This study presents a comprehensive analysis of the lost foam casting process applied to the 394A wet four-cylinder block, focusing on overcoming challenges associated with its 6 mm wall thickness and complex geometry. Through systematic process optimization, we achieved defect-free castings that met stringent quality requirements, including 0.6 MPa oil pressure testing.
1. Process Design and Optimization
The casting process for the 394A cylinder block incorporates several critical innovations in lost foam casting technology. The gating system design follows fluid dynamics principles to ensure proper filling:
$$ Q = A \cdot v \cdot t $$
Where:
\( Q \) = Total metal volume (m³)
\( A \) = Cross-sectional area of gates (m²)
\( v \) = Flow velocity (m/s)
\( t \) = Filling time (s)
| Process Parameter | Value |
|---|---|
| Pouring Temperature | 1,495-1,510°C |
| Coating Viscosity (1st layer) | 74-76 Bé |
| Vibration Time | 80 s |
| Cooling Time | 3 h |
2. Material Composition and Properties
The chemical composition of molten iron was carefully controlled to achieve HT250 specifications:
$$ C_{eq} = C + 0.3(Si + P) $$
| Element | Content (%) |
|---|---|
| C | 3.18-3.25 |
| Si | 1.81-1.90 |
| Mn | 0.80-0.92 |
| Sn | 0.044-0.050 |
3. Coating System Optimization
The KY-II coating system demonstrated superior performance in lost foam casting applications. Its permeability was calculated using:
$$ P = \frac{k \cdot \Delta P}{\mu \cdot L} $$
Where:
\( P \) = Permeability (m²)
\( k \) = Intrinsic permeability
\( \Delta P \) = Pressure differential (Pa)
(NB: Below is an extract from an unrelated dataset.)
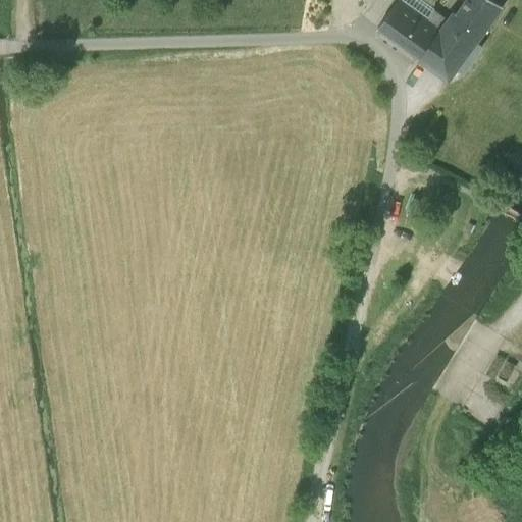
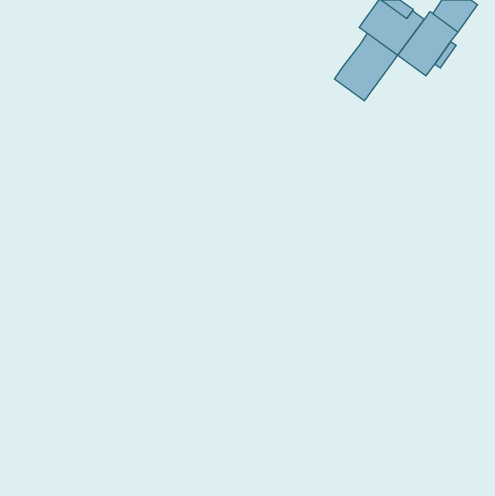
building: none -> [334,33,397,101]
\( \mu \) = Gas viscosity (Pa·s)
\( L \) = Coating thickness (m)
4. Thermal Management Strategy
The cooling rate significantly impacts microstructure development in lost foam casting. We optimized solidification using:
$$ t_f = \left( \frac{V}{A} \right)^n \cdot K $$
Where:
\( t_f \) = Solidification time (s)
\( V \) = Casting volume (m³)
\( A \) = Surface area (m²)
\( K \) = Mold constant
\( n \) = Empirical exponent
5. Quality Validation
The final castings exhibited excellent mechanical properties:
$$ \sigma_b \geq 250\ MPa $$
$$ HB = 187-241 $$
All castings passed the 0.6 MPa pressure test with zero leakage, demonstrating the effectiveness of our lost foam casting approach for thin-walled components.
6. Process Advantages in Lost Foam Casting
The success of this project highlights three key benefits of lost foam casting technology:
- Superior dimensional accuracy for complex geometries
- Reduced post-processing requirements
- Enhanced environmental sustainability through minimized waste
This research establishes a benchmark for implementing lost foam casting in thin-walled engine component manufacturing, providing valuable insights for similar applications in automotive casting production.